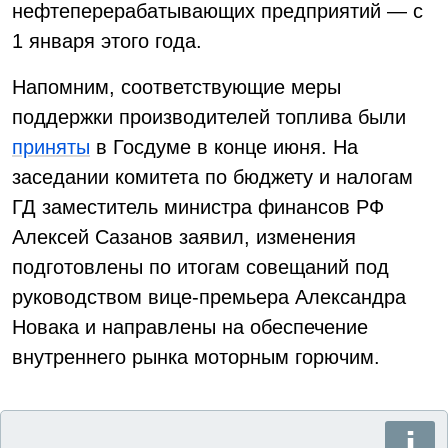
нефтеперерабатывающих предприятий — с
1 января этого года.
Напомним, соответствующие меры
поддержки производителей топлива были
приняты
в Госдуме в конце июня. На
заседании комитета по бюджету и налогам
ГД заместитель министра финансов РФ
Алексей Сазанов заявил, изменения
подготовлены по итогам совещаний под
руководством вице-премьера Александра
Новака и направлены на обеспечение
внутреннего рынка моторным горючим.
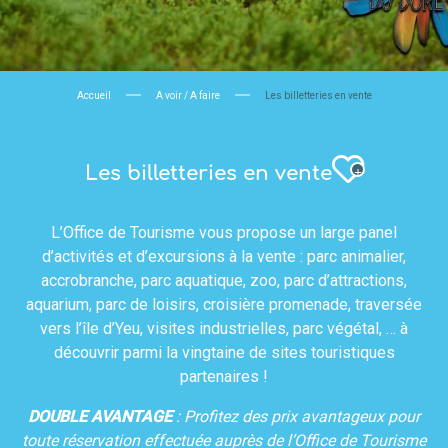
Accueil
A voir / A faire
Les billetteries en vente
Ajouter a
Les billetteries en vente
L’Office de Tourisme vous propose un large panel
d’activités et d’excursions à la vente : parc animalier,
accrobranche, parc aquatique, zoo, parc d’attractions,
aquarium, parc de loisirs, croisière promenade, traversée
vers l’île d’Yeu, visites industrielles, parc végétal, … à
découvrir parmi la vingtaine de sites touristiques
partenaires !
DOUBLE AVANTAGE
: Profitez des prix avantageux pour
toute réservation effectuée auprès de l’Office de Tourisme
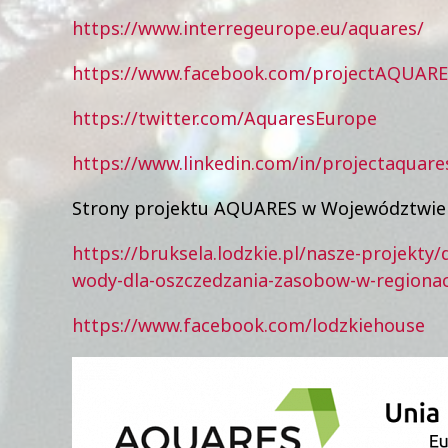
https://www.interregeurope.eu/aquares/
https://www.facebook.com/projectAQUARE
https://twitter.com/AquaresEurope
https://www.linkedin.com/in/projectaquare
Strony projektu AQUARES w Województwie
https://bruksela.lodzkie.pl/nasze-projekt
wody-dla-oszczedzania-zasobow-w-regionac
https://www.facebook.com/lodzkiehouse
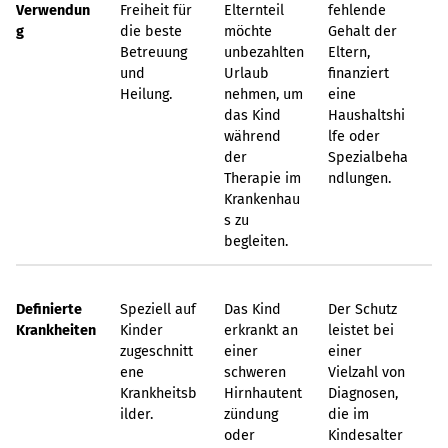
Verwendun
Freiheit für
Elternteil
fehlende
g
die beste
möchte
Gehalt der
Betreuung
unbezahlten
Eltern,
und
Urlaub
finanziert
Heilung.
nehmen, um
eine
das Kind
Haushaltshi
während
lfe oder
der
Spezialbeha
Therapie im
ndlungen.
Krankenhau
s zu
begleiten.
Definierte
Speziell auf
Das Kind
Der Schutz
Krankheiten
Kinder
erkrankt an
leistet bei
zugeschnitt
einer
einer
ene
schweren
Vielzahl von
Krankheitsb
Hirnhautent
Diagnosen,
ilder.
zündung
die im
oder
Kindesalter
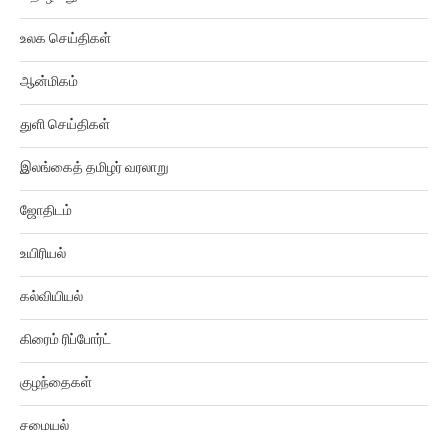
உலக செய்திகள்
ஆன்மிகம்
துளி செய்திகள்
இலங்கைத் தமிழர் வரலாறு
ஜோதிடம்
உயிரியல்
கல்வியியல்
கிரைம் ரிப்போர்ட்
குழந்தைகள்
சமையல்
சினிமா திரைவிமர்சனம்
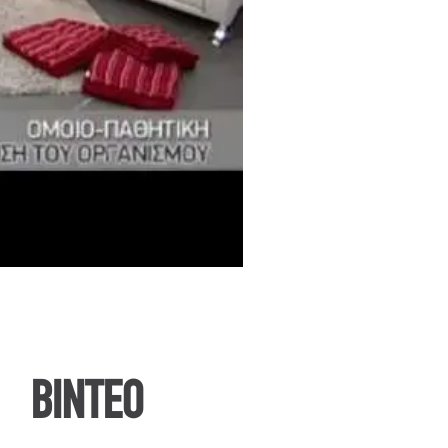
ΒΙΝΤΕΟ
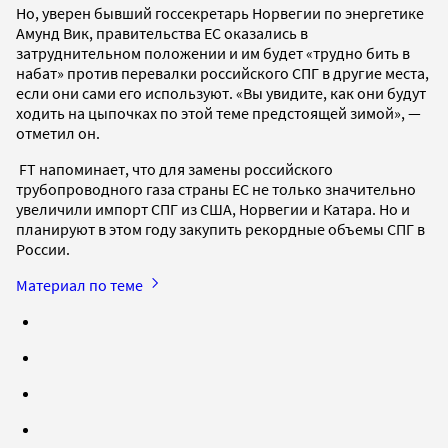
Но, уверен бывший госсекретарь Норвегии по энергетике
Амунд Вик, правительства ЕС оказались в
затруднительном положении и им будет «трудно бить в
набат» против перевалки российского СПГ в другие места,
если они сами его используют. «Вы увидите, как они будут
ходить на цыпочках по этой теме предстоящей зимой», —
отметил он.
FT напоминает, что для замены российского
трубопроводного газа страны ЕС не только значительно
увеличили импорт СПГ из США, Норвегии и Катара. Но и
планируют в этом году закупить рекордные объемы СПГ в
России.
Материал по теме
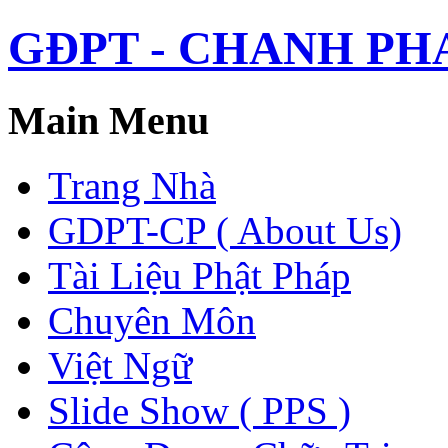
GĐPT - CHANH PHAP 
Main Menu
Trang Nhà
GDPT-CP ( About Us)
Tài Liệu Phật Pháp
Chuyên Môn
Việt Ngữ
Slide Show ( PPS )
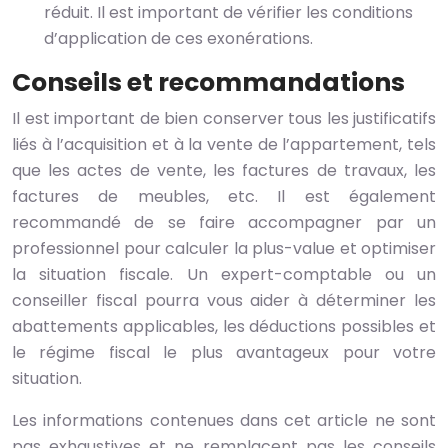
réduit. Il est important de vérifier les conditions
d’application de ces exonérations.
Conseils et recommandations
Il est important de bien conserver tous les justificatifs
liés à l’acquisition et à la vente de l’appartement, tels
que les actes de vente, les factures de travaux, les
factures de meubles, etc. Il est également
recommandé de se faire accompagner par un
professionnel pour calculer la plus-value et optimiser
la situation fiscale. Un expert-comptable ou un
conseiller fiscal pourra vous aider à déterminer les
abattements applicables, les déductions possibles et
le régime fiscal le plus avantageux pour votre
situation.
Les informations contenues dans cet article ne sont
pas exhaustives et ne remplacent pas les conseils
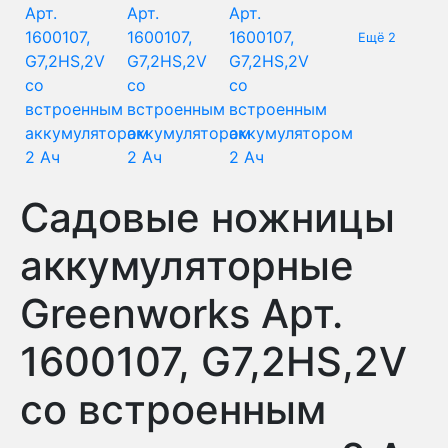
Ещё 2
Садовые ножницы
аккумуляторные
Greenworks Арт.
1600107, G7,2HS,2V
со встроенным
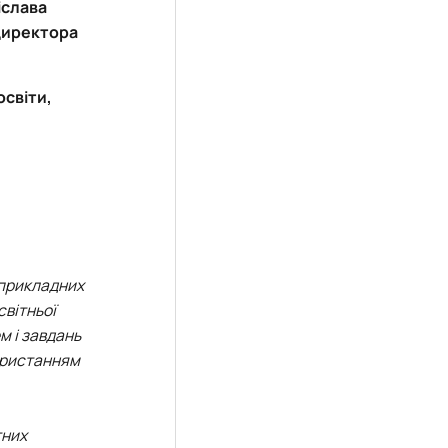
іслава
 директора
освіти,
 прикладних
світньої
м і завдань
користанням
тних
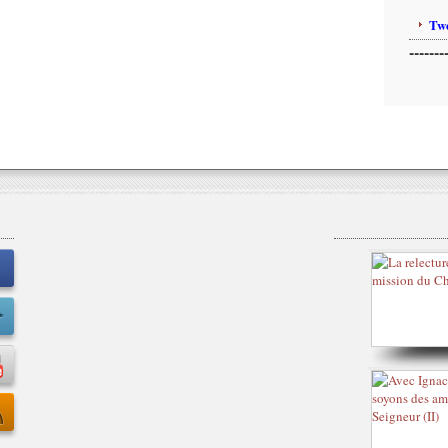
Twe
-------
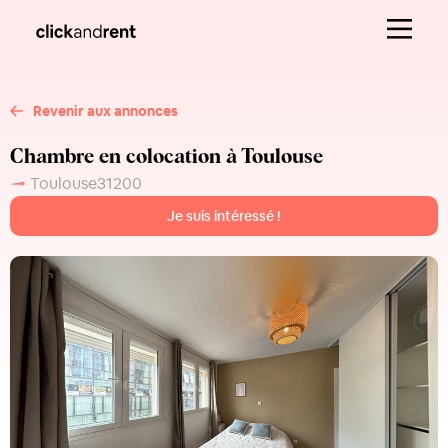
Revenir aux annonces
Chambre en colocation à Toulouse
Toulouse
31200
Je suis intéressé !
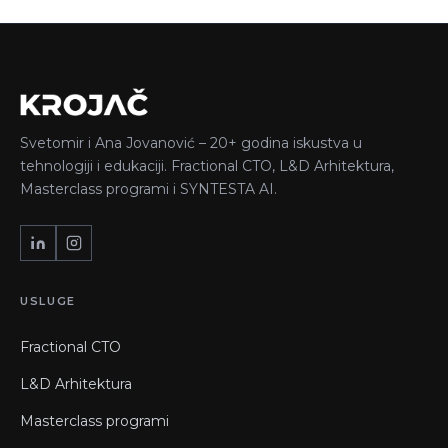
Svetomir i Ana Jovanović – 20+ godina iskustva u
tehnologiji i edukaciji. Fractional CTO, L&D Arhitektura,
Masterclass programi i SYNTESTA AI.
USLUGE
Fractional CTO
L&D Arhitektura
Masterclass programi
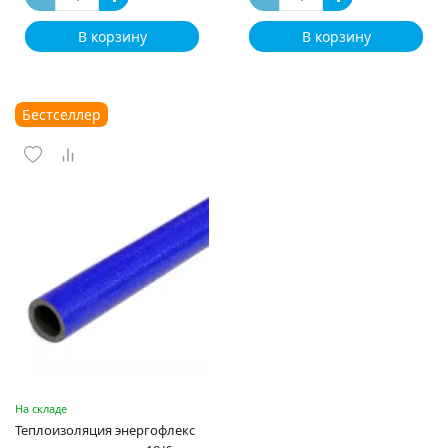
В корзину
В корзину
Бестселлер
На складе
Теплоизоляция энергофлекс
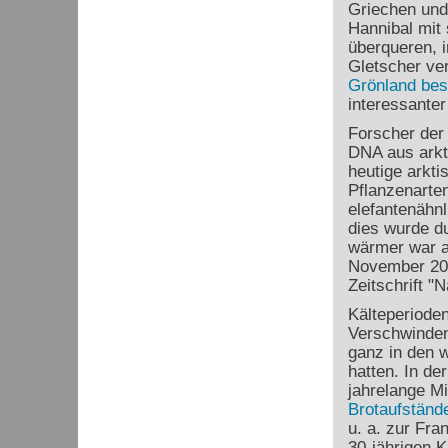
Griechen und
Hannibal mit 
überqueren, i
Gletscher ve
Grönland bes
interessante
Forscher der 
DNA aus arkt
heutige arkti
Pflanzenarten
elefantenähn
dies wurde d
wärmer war a
November 202
Zeitschrift "N
Kälteperiode
Verschwinde
ganz in den 
hatten. In de
jahrelange M
Brotaufständ
u. a. zur Fra
30-jährigen 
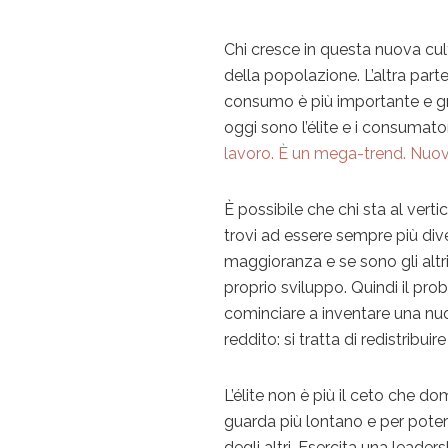
Chi cresce in questa nuova cul
della popolazione. L’altra part
consumo è più importante e grat
oggi sono l’élite e i consumato
lavoro. È un mega-trend. Nuo
È possibile che chi sta al verti
trovi ad essere sempre più diver
maggioranza e se sono gli altri 
proprio sviluppo. Quindi il pro
cominciare a inventare una nuov
reddito: si tratta di redistribui
L’élite non è più il ceto che dom
guarda più lontano e per poter
degli altri. Esercita una leaders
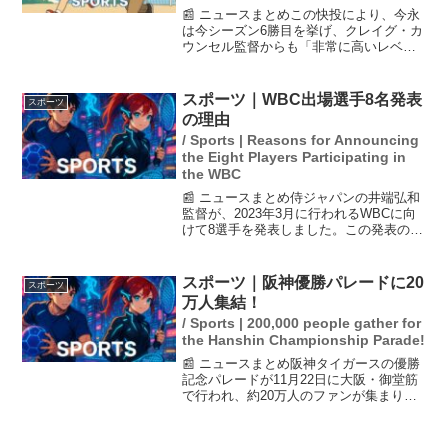
📰 ニュースまとめこの快投により、今永
は今シーズン6勝目を挙げ、クレイグ・カ
ウンセル監督からも「非常に高いレベル
で試合を遂行していた」と絶賛されまし
た。2025年7月14日、日本時間の13日に
行われたヤンキース戦でカブスの今永昇
スポーツ｜WBC出場選手8名発表
スポーツ
太投手が先発...
の理由
/ Sports | Reasons for Announcing
the Eight Players Participating in
the WBC
📰 ニュースまとめ侍ジャパンの井端弘和
監督が、2023年3月に行われるWBCに向
けて8選手を発表しました。この発表の狙
いについて、監督はメジャーリーグでの
活躍や投手陣の安定感、若手選手の成
長、打撃陣の長打力強化を期待している
スポーツ｜阪神優勝パレードに20
スポーツ
と述べています。...
万人集結！
/ Sports | 200,000 people gather for
the Hanshin Championship Parade!
📰 ニュースまとめ阪神タイガースの優勝
記念パレードが11月22日に大阪・御堂筋
で行われ、約20万人のファンが集まりま
した。このパレードは、プロ野球セ・リ
ーグを2年ぶりに制覇したことを祝うもの
で、藤川球児監督や選手たちがバスに乗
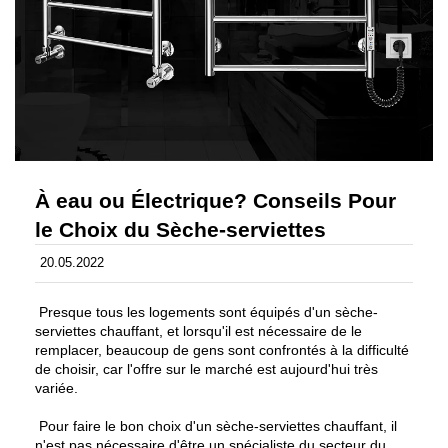
À eau ou Électrique? Conseils Pour
le Choix du Sèche-serviettes
20.05.2022
Presque tous les logements sont équipés d'un sèche-
serviettes chauffant, et lorsqu'il est nécessaire de le
remplacer, beaucoup de gens sont confrontés à la difficulté
de choisir, car l'offre sur le marché est aujourd'hui très
variée.
Pour faire le bon choix d'un sèche-serviettes chauffant, il
n'est pas nécessaire d'être un spécialiste du secteur du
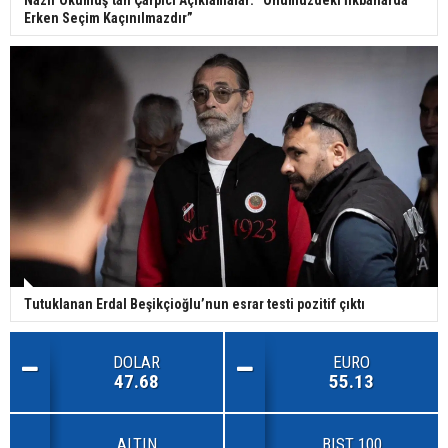
Nazif Okumuş’tan Çarpıcı Açıklamalar: “Önümüzdeki İlkbaharda
Erken Seçim Kaçınılmazdır”
Tutuklanan Erdal Beşikçioğlu’nun esrar testi pozitif çıktı
DOLAR
EURO
47.68
55.13
ALTIN
BIST 100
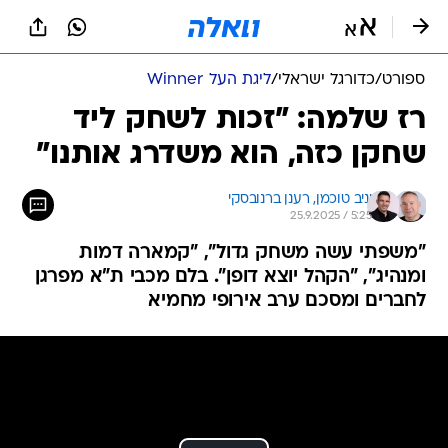
ספורט
/
כדורגל ישראלי
/
ליגת העל Winner
רז שלמה: "זכות לשחק ליד
שחקן כזה, הוא משדרג אותנו"
יניב טוכמן, 
רענן ברנובסקי
25.9.2025 / 5:25
"משפתי עשה משחק גדול", "קמארה דמות
ומנהיג", "הקהל יוצא דופן". בלם מכבי ת"א מפרגן
לחברים ומסכם ערב אירופי מחמיא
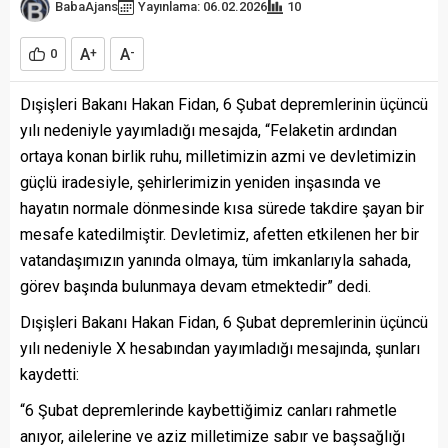
BabaAjans
Yayınlama: 06.02.2026
10
A
A
0
+
-
Dışişleri Bakanı Hakan Fidan, 6 Şubat depremlerinin üçüncü
yılı nedeniyle yayımladığı mesajda, “Felaketin ardından
ortaya konan birlik ruhu, milletimizin azmi ve devletimizin
güçlü iradesiyle, şehirlerimizin yeniden inşasında ve
hayatın normale dönmesinde kısa sürede takdire şayan bir
mesafe katedilmiştir. Devletimiz, afetten etkilenen her bir
vatandaşımızın yanında olmaya, tüm imkanlarıyla sahada,
görev başında bulunmaya devam etmektedir” dedi.
Dışişleri Bakanı Hakan Fidan, 6 Şubat depremlerinin üçüncü
yılı nedeniyle X hesabından yayımladığı mesajında, şunları
kaydetti:
“6 Şubat depremlerinde kaybettiğimiz canları rahmetle
anıyor, ailelerine ve aziz milletimize sabır ve başsağlığı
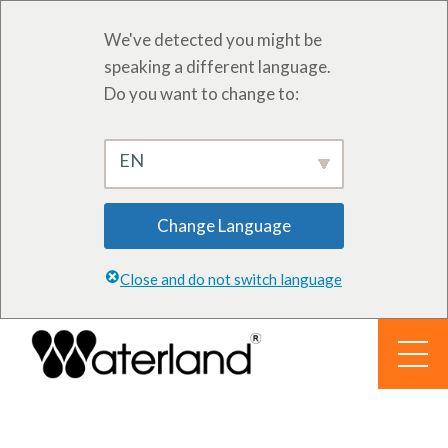
We've detected you might be
speaking a different language.
Do you want to change to:
EN
Change Language
Close and do not switch language
Aller
au
contenu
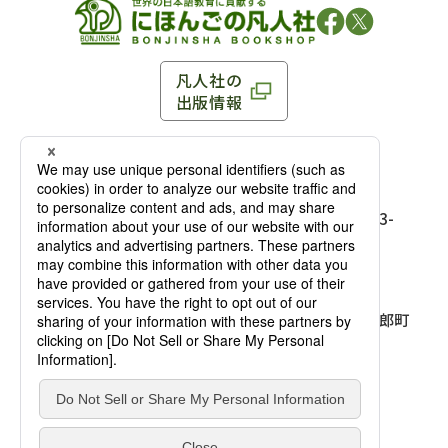
凡人社の
出版情報
〒102-0093 東京都千代田区平河町 1-3-13 8F
TEL：03-3263-3959／FAX：03-3263-3116
〒102-0093 東京都千代田区平河町1-3-
13 8F［
アクセス
］
麹町店
TEL：03-3239-8673／FAX：03-3263-
3116
〒541-0056 大阪府大阪市中央区久太郎町
4-2-10
大阪店
大西ビルディング 1階［
アクセス
］
TEL：06-4256-2684／FAX：03-6733-
7887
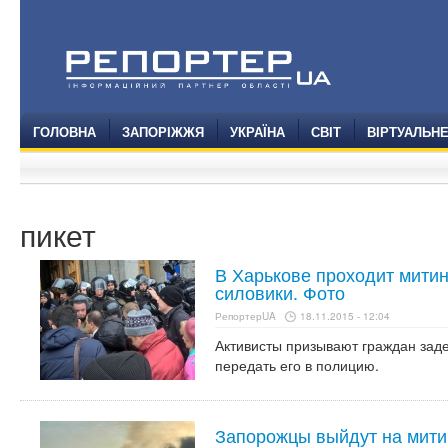
ГОЛОВНА
ЗАПОРІЖЖЯ
УКРАЇНА
СВІТ
ВІРТУАЛЬН
пикет
В Харькове проходит митин
силовики. Фото
РепортерUA
18.11.2015 - 12:04
Активисты призывают граждан зад
передать его в полицию.
Запорожцы выйдут на митин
+ + + + + + +
> [Work item] For this exercise, reproduce exactly the lines of the records above from the one with "трубопроводного газа страны" up to and including the one with "Slide Show ( PPS )", without pictures.

> [Response for this exercise]
трубопроводного газа страны ЕС не только значительно
увеличили импорт СПГ из США, Норвегии и Катара. Но и
планируют в этом году закупить рекордные объемы СПГ в
России.
Материал по теме
GĐPT - CHANH PHAP 
Main Menu
Trang Nhà
GDPT-CP ( About Us)
Tài Liệu Phật Pháp
Chuyên Môn
Việt Ngữ
Slide Show ( PPS )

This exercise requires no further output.